Amanda: That is my favorite question. Thank you for asking it. It's actually a common misconception in the market that the FOB price represents MEH plus loading cost. This is absolutely not the case. WTI FOB Houston is an assessment based on real deals, real bids, real offers, and we price it against not just WTI Houston but Ice Brent and CMA Nymex WTI as well.
It's important to remember that WTI FOB Houston reflects the meeting point of the domestic U.S. market and international markets as a whole, where demand for U.S. grades has been burgeoning since, I want to say, mid-2017. We'll see the FOB spread to the pipeline index fluctuate, depending on what domestic and global demand looks like.

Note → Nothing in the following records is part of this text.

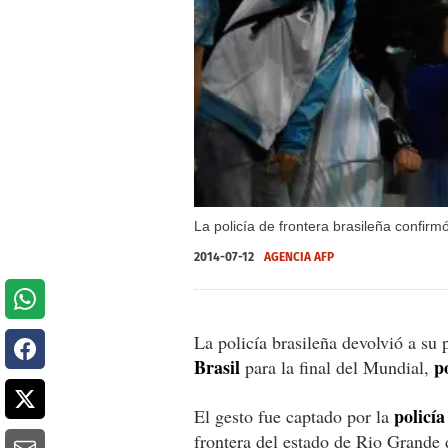
La policía de frontera brasileña confir
2014-07-12
AGENCIA AFP
La policía brasileña devolvió a su 
Brasil
p
para la final del Mundial,
policía
El gesto fue captado por la
frontera del estado de Rio Grande 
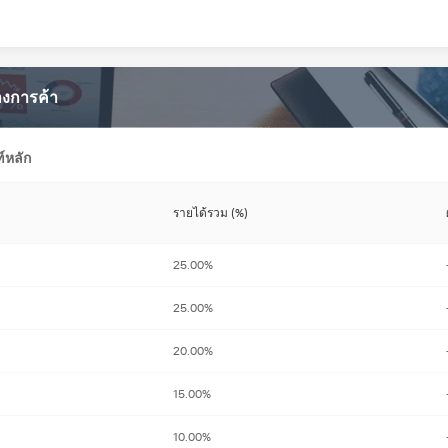
งการค้า
์หลัก
รายได้รวม (%)
25.00%
25.00%
20.00%
15.00%
10.00%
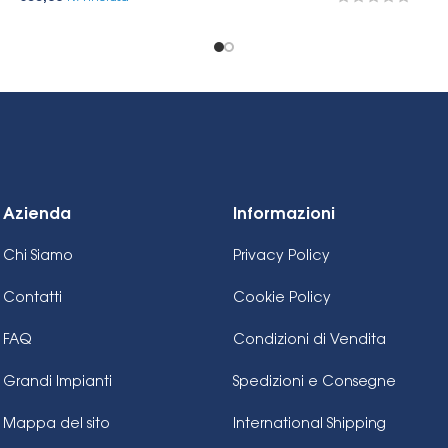
Azienda
Informazioni
Chi Siamo
Privacy Policy
Contatti
Cookie Policy
FAQ
Condizioni di Vendita
Grandi Impianti
Spedizioni e Consegne
Mappa del sito
International Shipping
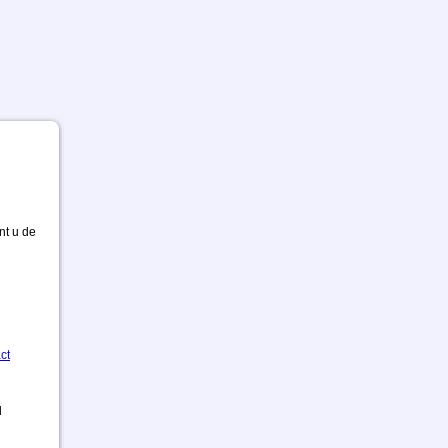
nt u de
ct
d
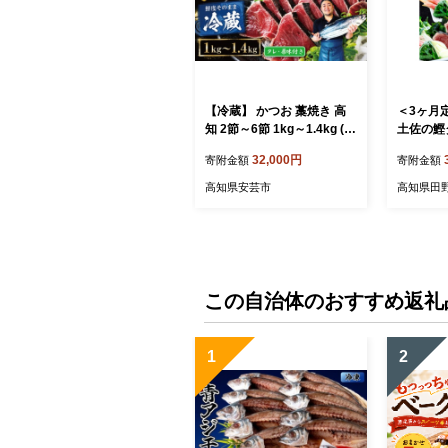
【冷蔵】 かつお 藁焼き 高
＜3ヶ月
知 2節～6節 1kg～1.4kg (
土佐の鰹タ
タレ・薬味付き ) 生かつお
g）1節 
32,000円
寄附金額
寄附金額
藁焼きたたき かつおのたた
ツオ たた
き わら焼き 天然 鰹 かつお
つおのた
高知県安芸市
高知県田
たたき カツオ たたき 鰹の
き 鰹のタ
たたき 鰹たたき わらやき
冷蔵 刺身
初鰹 戻り鰹 旬 特産 名産品
厳選 新鮮 国産 高知県産 さ
しみ 海鮮丼 海鮮 魚 魚介 お
かず 惣菜 お取り寄せ ギフ
この自治体のおすすめ返礼
ト プレゼント 父の日 高知
県 おいしい 簡単 時短 海の
幸 生鮮
1
2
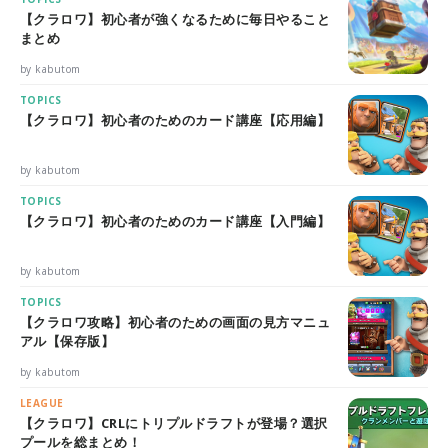
【クラロワ】初心者が強くなるために毎日やること
まとめ
by kabutom
TOPICS
【クラロワ】初心者のためのカード講座【応用編】
by kabutom
TOPICS
【クラロワ】初心者のためのカード講座【入門編】
by kabutom
TOPICS
【クラロワ攻略】初心者のための画面の見方マニュ
アル【保存版】
by kabutom
LEAGUE
【クラロワ】CRLにトリプルドラフトが登場？選択
プールを総まとめ！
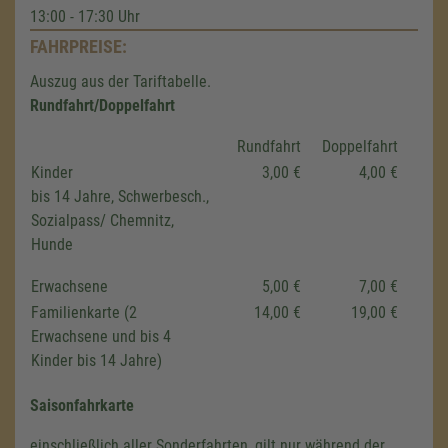
13:00 - 17:30 Uhr
FAHRPREISE:
Auszug aus der Tariftabelle.
Rundfahrt/Doppelfahrt
Rundfahrt
Doppelfahrt
Kinder
3,00 €
4,00 €
bis 14 Jahre, Schwerbesch.,
Sozialpass/ Chemnitz,
Hunde
Erwachsene
5,00 €
7,00 €
Familienkarte (2
14,00 €
19,00 €
Erwachsene und bis 4
Kinder bis 14 Jahre)
Saisonfahrkarte
einschließlich aller Sonderfahrten, gilt nur während der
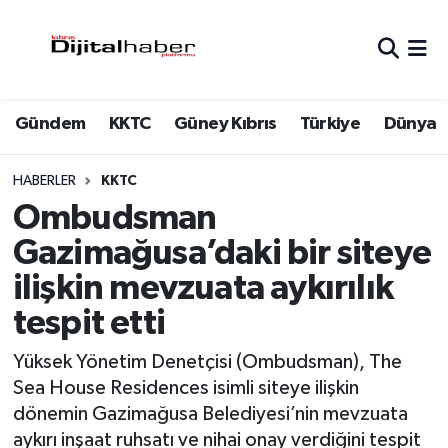
Hava Durumu
Gündem
KKTC
Güney Kıbrıs
Türkiye
Dünya
Trafik Durumu
Süper Lig Puan Durumu ve Fikstür
HABERLER
KKTC
Ombudsman
Tüm Manşetler
Gazimağusa’daki bir siteye
ilişkin mevzuata aykırılık
Son Dakika Haberleri
tespit etti
Haber Arşivi
Yüksek Yönetim Denetçisi (Ombudsman), The
Sea House Residences isimli siteye ilişkin
dönemin Gazimağusa Belediyesi’nin mevzuata
aykırı inşaat ruhsatı ve nihai onay verdiğini tespit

Just recently during the May trade month, we saw FOB fall to a roughly $1/b discount to MEH on this drastic decline and demand caused by Covid-19. We saw a similar case in September 2019 when the U.S. and China were going through a trade war and Chinese buyers like Unipec had to back out of all their previously purchased U.S. volumes on expectations of additional tariffs.
So, ultimately, this spread is going to fluctuate depending on what the market looks like. And it's a great point for global shippers, global refiners, global producers just to look at as a mark-to-market index. And it will ultimately fluctuate depending on what price has to be made in order to spark a deal for these cargoes.
Jeff: Okay. Super helpful. Thank you very much to Amanda and thanks to all of you guys for joining us. We will be back soon with another one of these podcasts on trends shaping the world crude markets. Until then, thank you again for joining us.